ADR-067 (slug typos) + ADR-068 (broken external refs) + ADR-069 (publisher → DOI canon) are co-equal narrow exceptions to the same CLAUDE.md immutability rule. Each covers a distinct factual-defect class with the same audit-rationale (no decision content affected; CI cannot resolve original; in-place fix strictly improves reader experience; audit trail preserved). The three-ADR set bounds the scope: ANY OTHER in-place ADR edit requires a superseding ADR per the existing rule.

E5 — Future PRs flagged on out-of-scope edits (unchanged)

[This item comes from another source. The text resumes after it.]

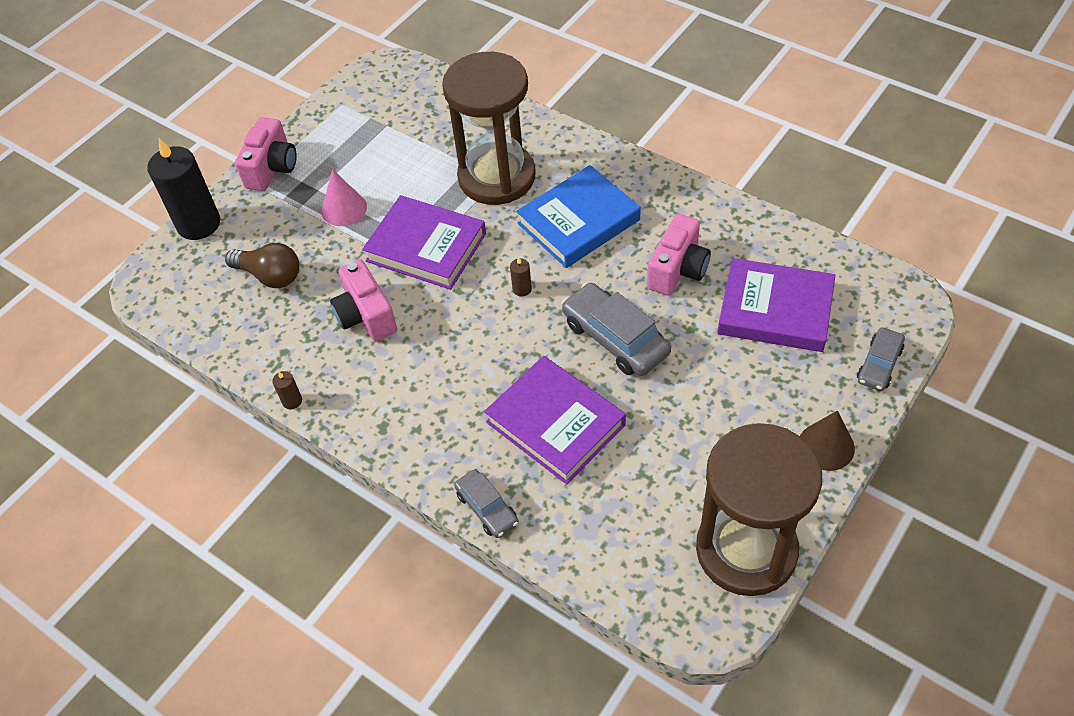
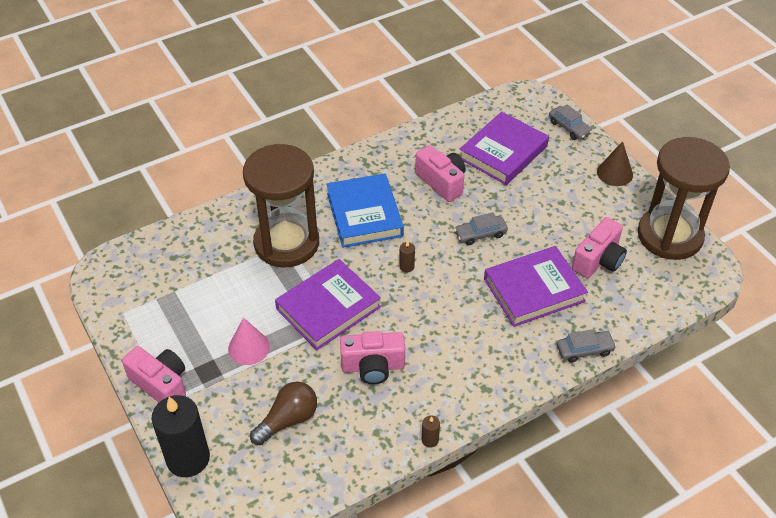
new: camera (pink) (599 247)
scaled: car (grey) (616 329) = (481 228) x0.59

Same as ADR-067 §B4 + ADR-068 §B4. The three narrow-relaxation ADRs are NOT slippery slopes; they codify specific, well-defined factual-defect classes.

E6 — Cost-trivial

$0. Sed-based mechanical transformation across 10 immutable ADRs.

Linked ADRs

  • References:
    • CLAUDE.md — the source-of-truth for immutability (clarified by ADR-067 + ADR-068 + ADR-069 triple-narrow-exception)
    • decisions/README.md — the ADR lifecycle + frontmatter schema (gets triple-citation update)
    • ADR-067 — precedent narrow relaxation (Class A: slug typos)
    • ADR-068 — precedent narrow relaxation (Class B: broken external refs); v1.2.5 Commit 1
  • Source: v1.2.6 link-check fix-forward; root-cause analysis began during the v1.2.5 /exploring-options walk and post-execution discovery revealed 26 publisher-URL citations all in immutable ADRs. User-recommended option “Sed-based DOI canonicalization across all .md files” requires an ADR-069 cover.

Transcript

transcripts/2026-05-19__v1-2-5-link-check-content-debt-and-immutability-extension.md — captures the multi-class link-check content-debt close + the ADR-067/068/069 triple narrow-relaxation lineage.